The infrastructure for continuous fuzzing testing OSS-Fuzz has expanded its capabilities by adding the ability to test projects written in the Lua language, in addition to the previously supported languages C/C++, Go, Swift, Rust, Python, JavaScript, and Java. This integration has been implemented using the luzer project, which specializes in developing tools for fuzz testing code in Lua and its extensions written in C/C++.
The project utilizes the libFuzzer library and can be combined with tools such as AddressSanitizer, MemorySanitizer, LeakSanitizer, ThreadSanitizer, and Undefined Behavior Sanitizer to identify potential vulnerabilities like buffer overflows, integer overflows, uninitialized memory access, memory leaks, pointer dereferences, and lock setting issues. The project code is available under the ISC license.

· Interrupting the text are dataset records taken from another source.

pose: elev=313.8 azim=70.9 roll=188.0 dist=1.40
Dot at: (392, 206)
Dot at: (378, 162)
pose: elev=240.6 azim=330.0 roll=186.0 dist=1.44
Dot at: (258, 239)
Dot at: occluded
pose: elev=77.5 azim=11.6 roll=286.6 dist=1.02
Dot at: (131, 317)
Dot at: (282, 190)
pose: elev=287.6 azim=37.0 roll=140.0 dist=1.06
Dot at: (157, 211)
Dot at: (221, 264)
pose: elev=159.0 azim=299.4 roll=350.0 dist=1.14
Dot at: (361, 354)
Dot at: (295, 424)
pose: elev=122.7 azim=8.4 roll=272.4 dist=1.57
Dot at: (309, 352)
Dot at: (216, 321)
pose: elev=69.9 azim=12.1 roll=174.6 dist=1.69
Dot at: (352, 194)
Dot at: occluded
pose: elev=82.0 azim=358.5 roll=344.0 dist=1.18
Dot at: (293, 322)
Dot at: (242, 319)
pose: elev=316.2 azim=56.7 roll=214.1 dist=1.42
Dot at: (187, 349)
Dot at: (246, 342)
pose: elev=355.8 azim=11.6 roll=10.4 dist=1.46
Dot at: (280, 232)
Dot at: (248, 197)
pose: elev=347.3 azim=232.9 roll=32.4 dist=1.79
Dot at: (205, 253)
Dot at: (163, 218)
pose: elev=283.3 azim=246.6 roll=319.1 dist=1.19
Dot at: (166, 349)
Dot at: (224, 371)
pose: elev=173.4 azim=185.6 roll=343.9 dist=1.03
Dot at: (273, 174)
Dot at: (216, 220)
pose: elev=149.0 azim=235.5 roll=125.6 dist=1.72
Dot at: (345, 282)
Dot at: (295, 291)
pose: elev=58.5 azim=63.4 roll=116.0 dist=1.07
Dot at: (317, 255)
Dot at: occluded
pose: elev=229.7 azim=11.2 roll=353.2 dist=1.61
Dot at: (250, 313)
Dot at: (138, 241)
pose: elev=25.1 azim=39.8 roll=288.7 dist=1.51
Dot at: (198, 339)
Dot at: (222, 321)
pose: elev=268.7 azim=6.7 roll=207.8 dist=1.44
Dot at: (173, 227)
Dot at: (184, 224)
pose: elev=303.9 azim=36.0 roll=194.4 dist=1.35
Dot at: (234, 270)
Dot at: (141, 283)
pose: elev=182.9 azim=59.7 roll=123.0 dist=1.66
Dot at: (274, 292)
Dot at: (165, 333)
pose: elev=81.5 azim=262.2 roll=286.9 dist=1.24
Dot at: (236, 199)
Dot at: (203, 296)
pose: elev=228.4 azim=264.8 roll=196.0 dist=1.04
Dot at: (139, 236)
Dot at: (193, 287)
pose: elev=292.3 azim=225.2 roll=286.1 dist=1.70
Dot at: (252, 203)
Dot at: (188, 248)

During testing, luzer goes through possible input data combinations and generates a report of detected failures and uncaught exceptions. For example, while testing the MsgPack format parsing library in luzer, it was found that data containing a large number of arrays could lead to stack overflow.
Within the lunapark project, the luzer toolkit is utilized to test various Lua-based projects such as the Rio Lua PUC, LuaJIT trace compiler, a high-performance DBMS, the Tarantool application server, and third-party Lua modules.
Developers of open projects can add their repositories for testing by preparing a fuzzing testing template and submitting a request via a pull request. Upon detecting errors, developers are automatically notified, and a private fix request is generated. To prevent premature leakage of vulnerability information, a ticket with limited access is created in a bug tracking system. OSS Fuzz monitors the bug fix status and closes the ticket automatically if the issue is resolved. Information about the problem becomes publicly available 7 days after the fix or 90 days after the error is identified if it remains unfixed.